Segment Start: TASK INPUTS

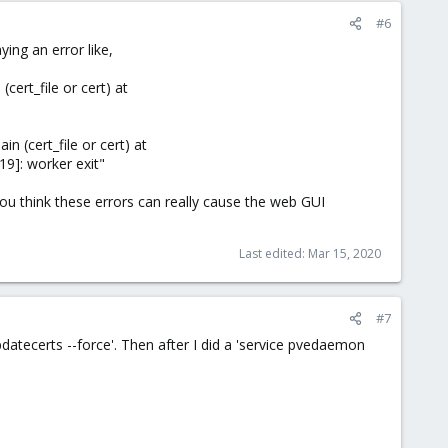
#6
ying an error like,
cert_file or cert) at
n (cert_file or cert) at
9]: worker exit"
ou think these errors can really cause the web GUI
Last edited:
Mar 15, 2020
#7
pdatecerts --force'. Then after I did a 'service pvedaemon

Segment End: TASK INPUTS

* **YOUR INSTRUCTIONS**
Retype all the entries exactly; drop the pictures.

* **WRITTEN ANSWER**
#6
ying an error like,
cert_file or cert) at
n (cert_file or cert) at
9]: worker exit"
ou think these errors can really cause the web GUI
Last edited:
Mar 15, 2020
#7
pdatecerts --force'. Then after I did a 'service pvedaemon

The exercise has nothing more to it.